Comment 5 Pavel Kysilka 2011-04-13 20:05:59 UTC
Created attachment 54312 [details]
komplete boot log with oops - kernel 2.6.39-rc3+
Comment 6 Clemens Ladisch 2011-06-21 07:33:07 UTC
Created attachment 63062 [details]
debugging output in vb_alloc()

Please try running with this patch.
It doesn't prevent the crash, put prints more information about the internal state of vb_alloc()'s data structures to the log.
Comment 7 Clemens Ladisch 2011-06-22 06:53:54 UTC
Created attachment 63132 [details]
fix vmap power-of-2 NR_CPUS assumption

Pavel, Matias, please try this patch, which should fix the crash.
(Alternatively, you could set CONFIG_NR_CPUS to a power of two.)
Comment 8 Matias A. Fonzo 2011-06-22 18:42:25 UTC
Hi Clemens,

I've updated (some time ago) the libraries on my GNU/Linux:

libavc1394-0.5.4
libffado-2.0.1
libiec61883-1.2.0
libraw1394-2.0.7

I have not seen the error message.

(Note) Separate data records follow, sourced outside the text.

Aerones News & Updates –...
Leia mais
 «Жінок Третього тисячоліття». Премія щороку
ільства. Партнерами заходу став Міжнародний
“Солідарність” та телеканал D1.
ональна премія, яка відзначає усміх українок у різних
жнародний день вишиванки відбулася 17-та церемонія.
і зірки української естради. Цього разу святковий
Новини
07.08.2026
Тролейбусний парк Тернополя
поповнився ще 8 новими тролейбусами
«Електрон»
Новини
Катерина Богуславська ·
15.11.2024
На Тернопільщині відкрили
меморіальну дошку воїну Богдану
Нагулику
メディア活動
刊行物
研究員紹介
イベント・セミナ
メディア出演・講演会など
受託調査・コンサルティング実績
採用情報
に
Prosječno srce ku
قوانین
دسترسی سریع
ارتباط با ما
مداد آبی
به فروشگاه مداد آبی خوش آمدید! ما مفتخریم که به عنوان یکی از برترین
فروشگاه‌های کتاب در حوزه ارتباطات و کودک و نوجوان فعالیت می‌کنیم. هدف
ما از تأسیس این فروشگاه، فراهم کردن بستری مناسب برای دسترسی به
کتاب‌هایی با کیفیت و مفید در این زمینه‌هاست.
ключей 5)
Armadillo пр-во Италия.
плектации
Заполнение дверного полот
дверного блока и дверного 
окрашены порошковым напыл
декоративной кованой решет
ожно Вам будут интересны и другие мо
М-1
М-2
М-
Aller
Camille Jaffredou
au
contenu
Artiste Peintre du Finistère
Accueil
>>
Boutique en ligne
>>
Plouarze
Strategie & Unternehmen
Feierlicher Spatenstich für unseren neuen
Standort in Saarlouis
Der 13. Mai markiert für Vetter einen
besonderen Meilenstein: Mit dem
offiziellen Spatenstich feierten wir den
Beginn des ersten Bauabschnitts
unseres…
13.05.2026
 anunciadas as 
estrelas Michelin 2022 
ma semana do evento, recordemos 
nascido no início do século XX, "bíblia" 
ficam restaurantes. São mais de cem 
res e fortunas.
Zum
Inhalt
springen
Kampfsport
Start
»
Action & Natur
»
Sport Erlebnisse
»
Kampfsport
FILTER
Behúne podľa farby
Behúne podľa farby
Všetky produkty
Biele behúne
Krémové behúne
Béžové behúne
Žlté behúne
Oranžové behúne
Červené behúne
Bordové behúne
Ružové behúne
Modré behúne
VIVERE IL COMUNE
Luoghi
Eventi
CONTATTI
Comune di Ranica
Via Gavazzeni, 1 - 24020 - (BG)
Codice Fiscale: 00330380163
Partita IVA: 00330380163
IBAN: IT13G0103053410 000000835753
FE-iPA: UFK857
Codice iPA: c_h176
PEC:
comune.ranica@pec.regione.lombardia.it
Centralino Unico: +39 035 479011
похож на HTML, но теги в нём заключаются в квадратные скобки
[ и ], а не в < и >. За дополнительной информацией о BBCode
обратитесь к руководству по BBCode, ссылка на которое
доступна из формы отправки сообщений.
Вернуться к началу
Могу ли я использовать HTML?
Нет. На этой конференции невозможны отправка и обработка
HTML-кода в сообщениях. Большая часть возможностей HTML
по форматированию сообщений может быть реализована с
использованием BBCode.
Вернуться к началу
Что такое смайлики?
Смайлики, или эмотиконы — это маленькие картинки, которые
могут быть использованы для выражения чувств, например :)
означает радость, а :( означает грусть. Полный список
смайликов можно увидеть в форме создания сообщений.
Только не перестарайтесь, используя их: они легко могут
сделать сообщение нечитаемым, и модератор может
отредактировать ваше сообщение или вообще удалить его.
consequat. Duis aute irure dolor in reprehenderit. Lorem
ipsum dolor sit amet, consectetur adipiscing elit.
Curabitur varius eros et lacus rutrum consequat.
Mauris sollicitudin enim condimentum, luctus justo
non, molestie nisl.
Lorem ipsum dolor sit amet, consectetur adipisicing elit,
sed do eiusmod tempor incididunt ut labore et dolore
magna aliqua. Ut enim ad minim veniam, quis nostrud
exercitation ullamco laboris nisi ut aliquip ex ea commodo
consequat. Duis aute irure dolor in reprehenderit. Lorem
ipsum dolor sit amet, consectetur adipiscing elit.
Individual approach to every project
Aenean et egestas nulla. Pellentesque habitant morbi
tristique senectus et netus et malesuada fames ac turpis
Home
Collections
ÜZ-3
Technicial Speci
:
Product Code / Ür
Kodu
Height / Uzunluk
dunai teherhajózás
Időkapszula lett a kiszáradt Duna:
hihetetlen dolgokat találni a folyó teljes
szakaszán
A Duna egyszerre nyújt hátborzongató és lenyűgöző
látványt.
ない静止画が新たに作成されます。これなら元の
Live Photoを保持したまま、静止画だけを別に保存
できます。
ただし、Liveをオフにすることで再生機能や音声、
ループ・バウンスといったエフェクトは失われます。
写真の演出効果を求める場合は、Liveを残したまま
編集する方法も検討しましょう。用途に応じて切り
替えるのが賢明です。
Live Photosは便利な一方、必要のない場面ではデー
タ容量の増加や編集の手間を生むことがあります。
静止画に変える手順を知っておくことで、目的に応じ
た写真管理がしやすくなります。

Now, I am using the kernel 2.6.38.8.
Comment 9 Stefan Richter 2011-08-14 12:39:27 UTC
The bug is 100% repeatable here.  I tried kernel 3.0.1, x86-32 dual-core, CONFIG_NR_CPUS=6, CONFIG_FIREWIRE_OHCI=y.  The patch in attachment 63062 [details] fixes it for me.
Comment 10 Stefan Richter 2011-08-14 12:40:31 UTC
Correction, I actually tested the patch in attachment 63132 [details].
Comment 11 Florian Mickler 2011-08-15 09:13:43 UTC
A patch referencing this bug report has been merged in Linux v3.1-rc2:

commit f982f91516fa4cfd9d20518833cd04ad714585be
Author: Clemens Ladisch <clemens@ladisch.de>
Date:   Tue Jun 21 22:09:50 2011 +0200

    mm: fix wrong vmap address calculations with odd NR_CPUS values
Comment 12 Florian Mickler 2011-08-15 09:19:13 UTC
So I close this as fixed. Please shout if that is a mistake.